Asked about the prospect of automaker build-to-order emphasizing captive finance and products, and costing dealers an F&I opportunity, the National Automobile Dealers Association said the transactions still end up at the dealership.
"Even in a build-to-order or reservation system, customer orders are still placed by the dealership on the customer's behalf, and the customer sale itself still takes place between the dealership and the customer," National Automobile Dealers Association spokesman Jared Allen wrote in an email. "As a result, customers are still able to benefit from a wide range of possible financing options, either obtained on their own or through the dealership."
Elliot Schor, JM&A Group vice president for sales operations, said he felt build-to-order was more done "out of necessity" because of the limited inventory and rare from a customer demand perspective. He also doubted dealers would lose the opportunity to sell F&I products should automakers focus more on the order bank model.
"Most roads still end at the dealership," Schor said of build-to-order sales. Even if automakers seek to bring the ordering process further online, he didn't anticipate they would take F&I out of dealers' hands.
"The dealers need to be viable," Schor said. And dealers would have a "significant problem with the manufacturers" if F&I performance fell because of an automaker's practice.
Noren said questions remained about what role the retailer will play under a future with more build-to-order sales. That role could even be different by make or model, she said.
However, franchise laws are "very hard to get around," and she doubted dealerships would be eliminated from the sale.
"Retailers still play a critical, critical role" in both the sales and ownership experience, Noren said.
Brian Finkelmeyer, senior director of new vehicle solutions for Cox Automotive, said he felt attempting to cut out the dealerships would engender an "extraordinarily high degree of strife." He doubted automakers would pick that fight.

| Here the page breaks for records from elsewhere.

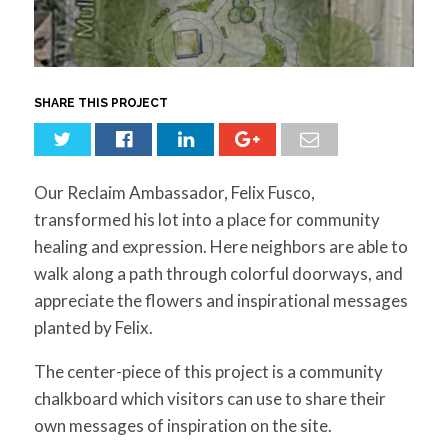
for:
SEARCH
SHARE THIS PROJECT
Our Reclaim Ambassador, Felix Fusco,
transformed his lot into a place for community
healing and expression. Here neighbors are able to
walk along a path through colorful doorways, and
appreciate the flowers and inspirational messages
planted by Felix.
The center-piece of this project is a community
chalkboard which visitors can use to share their
own messages of inspiration on the site.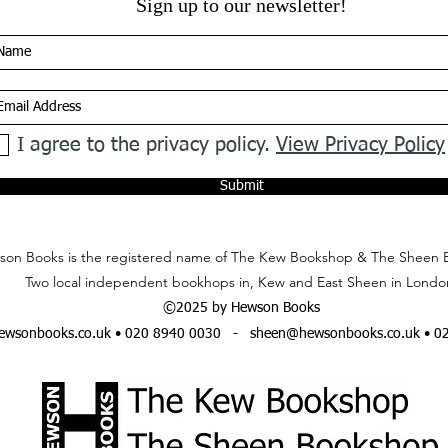
Sign up to our newsletter!
I agree to the privacy policy.
View Privacy Policy
Submit
on Books is the registered name of The Kew Bookshop & The Sheen 
Two local independent bookhops in, Kew and East Sheen in Londo
©2025 by Hewson Books
wsonbooks.co.uk
• 020 8940 0030 -
sheen@hewsonbooks.co.uk
• 0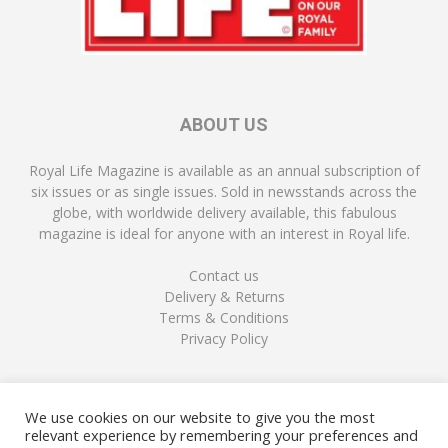
ABOUT US
Royal Life Magazine is available as an annual subscription of
six issues or as single issues. Sold in newsstands across the
globe, with worldwide delivery available, this fabulous
magazine is ideal for anyone with an interest in Royal life.
Contact us
Delivery & Returns
Terms & Conditions
Privacy Policy
FOLLOW US
We use cookies on our website to give you the most
relevant experience by remembering your preferences and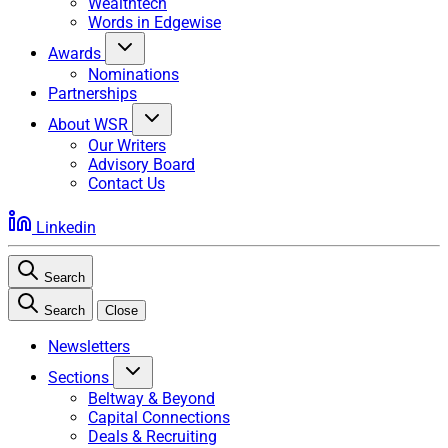
Wealthtech
Words in Edgewise
Awards
Nominations
Partnerships
About WSR
Our Writers
Advisory Board
Contact Us
Linkedin
Search
Search
Close
Newsletters
Sections
Beltway & Beyond
Capital Connections
Deals & Recruiting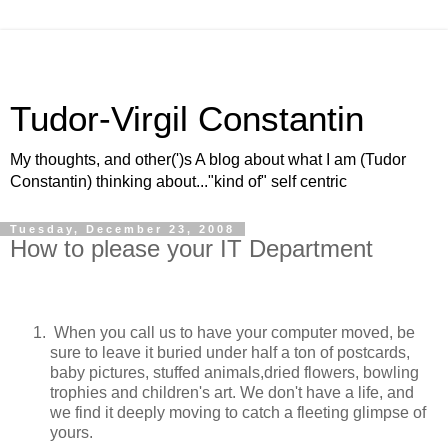
Tudor-Virgil Constantin
My thoughts, and other(')s A blog about what I am (Tudor
Constantin) thinking about..."kind of" self centric
Tuesday, December 23, 2008
How to please your IT Department
When you call us to have your computer moved, be
sure to leave it buried under half a ton of postcards,
baby pictures, stuffed animals,dried flowers, bowling
trophies and children's art. We don't have a life, and
we find it deeply moving to catch a fleeting glimpse of
yours.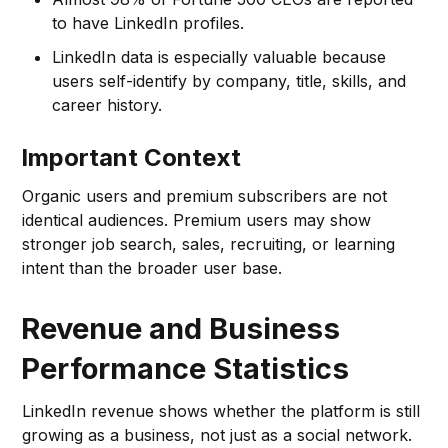
to have LinkedIn profiles.
LinkedIn data is especially valuable because
users self-identify by company, title, skills, and
career history.
Important Context
Organic users and premium subscribers are not
identical audiences. Premium users may show
stronger job search, sales, recruiting, or learning
intent than the broader user base.
Revenue and Business
Performance Statistics
LinkedIn revenue shows whether the platform is still
growing as a business, not just as a social network.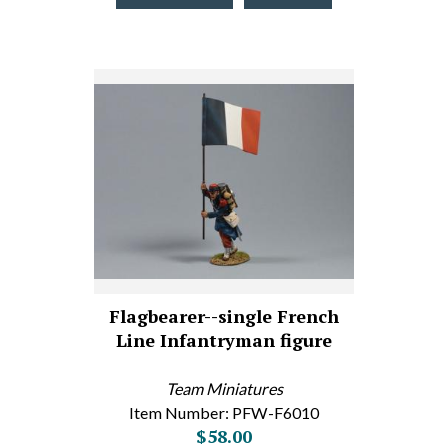
Flagbearer--single French
Line Infantryman figure
Team Miniatures
Item Number: PFW-F6010
$58.00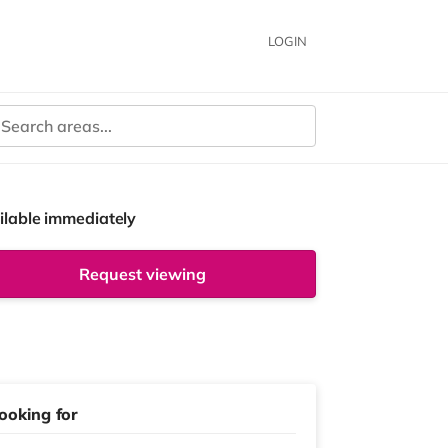
LOGIN
ilable immediately
Request viewing
ooking for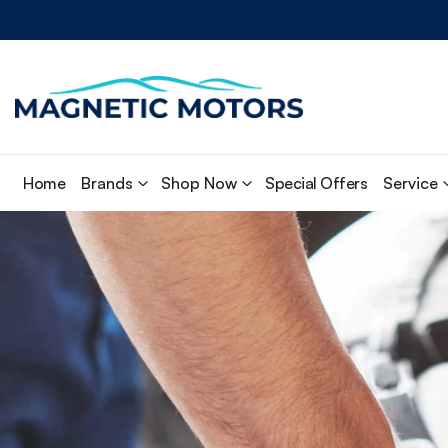
Home
Brands
Shop Now
Special Offers
Service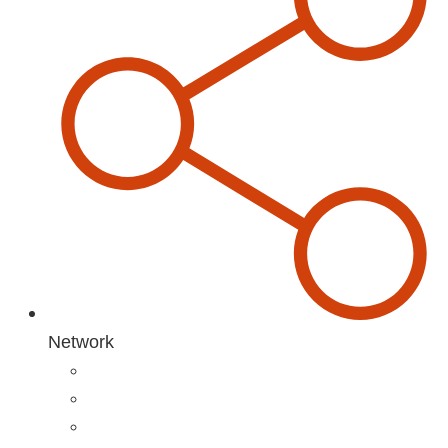
Network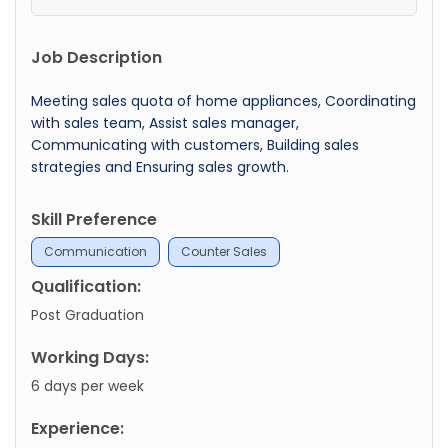
Job Description
Meeting sales quota of home appliances, Coordinating
with sales team, Assist sales manager,
Communicating with customers, Building sales
strategies and Ensuring sales growth.
Skill Preference
Communication
Counter Sales
Qualification:
Post Graduation
Working Days:
6 days per week
Experience: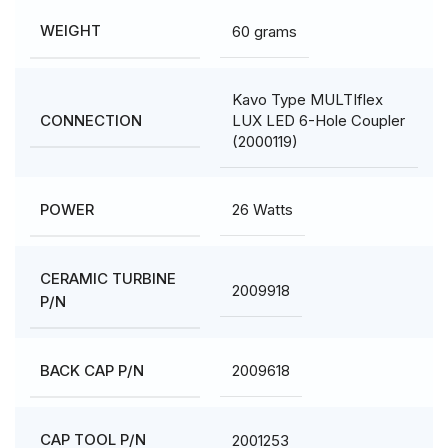
60 grams
WEIGHT
Kavo Type MULTIflex
LUX LED 6-Hole Coupler
CONNECTION
(2000119)
26 Watts
POWER
CERAMIC TURBINE
2009918
P/N
2009618
BACK CAP P/N
2001253
CAP TOOL P/N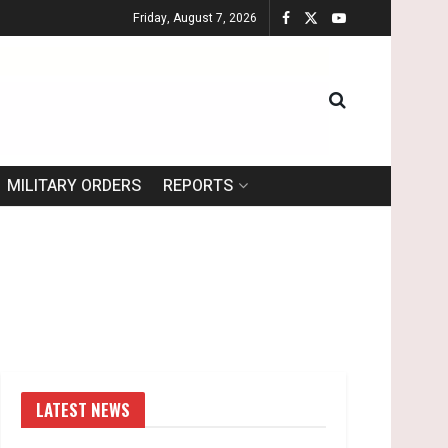
Friday, August 7, 2026
MILITARY ORDERS
REPORTS
LATEST NEWS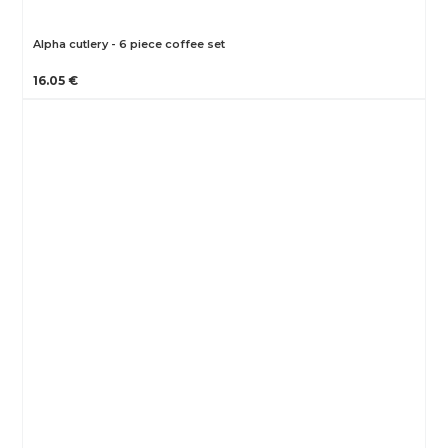
Alpha cutlery - 6 piece coffee set
16.05 €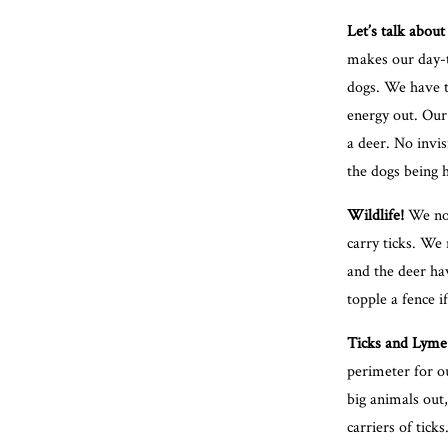
Let’s talk about 
makes our day-to
dogs. We have t
energy out. Our 
a deer. No invis
the dogs being h
Wildlife!
We not
carry ticks. We
and the deer ha
topple a fence i
Ticks and Lyme 
perimeter for ou
big animals out
carriers of tick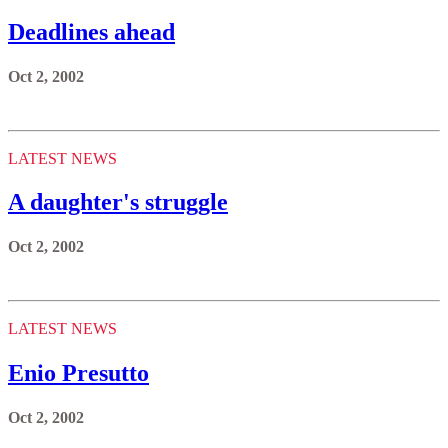
Deadlines ahead
Oct 2, 2002
LATEST NEWS
A daughter's struggle
Oct 2, 2002
LATEST NEWS
Enio Presutto
Oct 2, 2002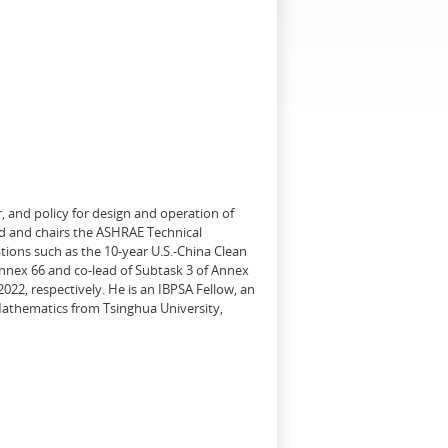
, and policy for design and operation of
d and chairs the ASHRAE Technical
tions such as the 10-year U.S.-China Clean
Annex 66 and co-lead of Subtask 3 of Annex
22, respectively. He is an IBPSA Fellow, an
 Mathematics from Tsinghua University,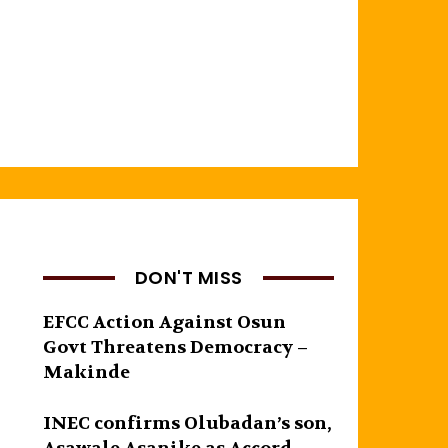
DON'T MISS
EFCC Action Against Osun
Govt Threatens Democracy –
Makinde
INEC confirms Olubadan’s son,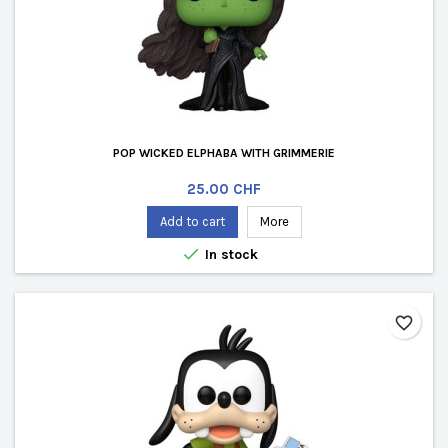
POP WICKED ELPHABA WITH GRIMMERIE
Price
25.00 CHF
Add to cart
More

In stock
favorite_border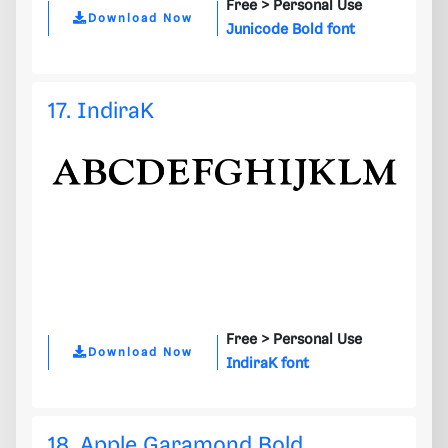
Free >
Personal Use
Download Now
Junicode Bold font
17. IndiraK
Free >
Personal Use
Download Now
IndiraK font
18. Apple Garamond Bold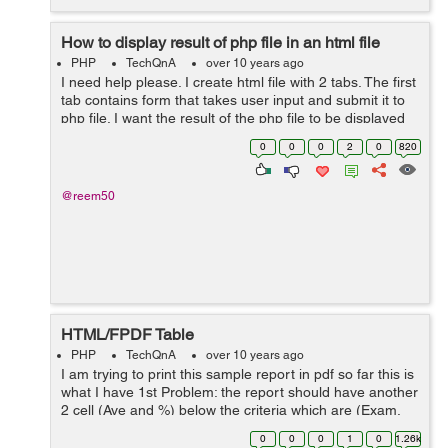
How to display result of php file in an html file
PHP
TechQnA
over 10 years ago
I need help please. I create html file with 2 tabs. The first
tab contains form that takes user input and submit it to
php file. I want the result of the php file to be displayed
in the second tab. HTML file: <ul class="nav">...
0
0
0
2
0
820
@reem50
HTML/FPDF Table
PHP
TechQnA
over 10 years ago
I am trying to print this sample report in pdf so far this is
what I have 1st Problem: the report should have another
2 cell (Ave and %) below the criteria which are (Exam,
Progress Report, Quiz, Project) 2nd Problem: The
0
0
0
1
0
1.26k
records u...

He also pointed to the experience of a Ford dealer with whom he had spoken. Despite trends such as online retailing, few of the dealer's customers had engaged in build-to-order transactions, according to Finkelmeyer. It was far more likely that customers simply requested one of the vehicles the dealer had ordered but not yet received, he said.
Thus, it would be "financial suicide" for Ford Credit to undercut that dealer on the minuscule percentage of sales conducted using build-to-order, Finkelmeyer said.
The dealer would just say, " 'knock yourself out,' " and retaliate by funneling the overwhelming proportion of volume remaining to an indirect third-party lender, Finkelmeyer added.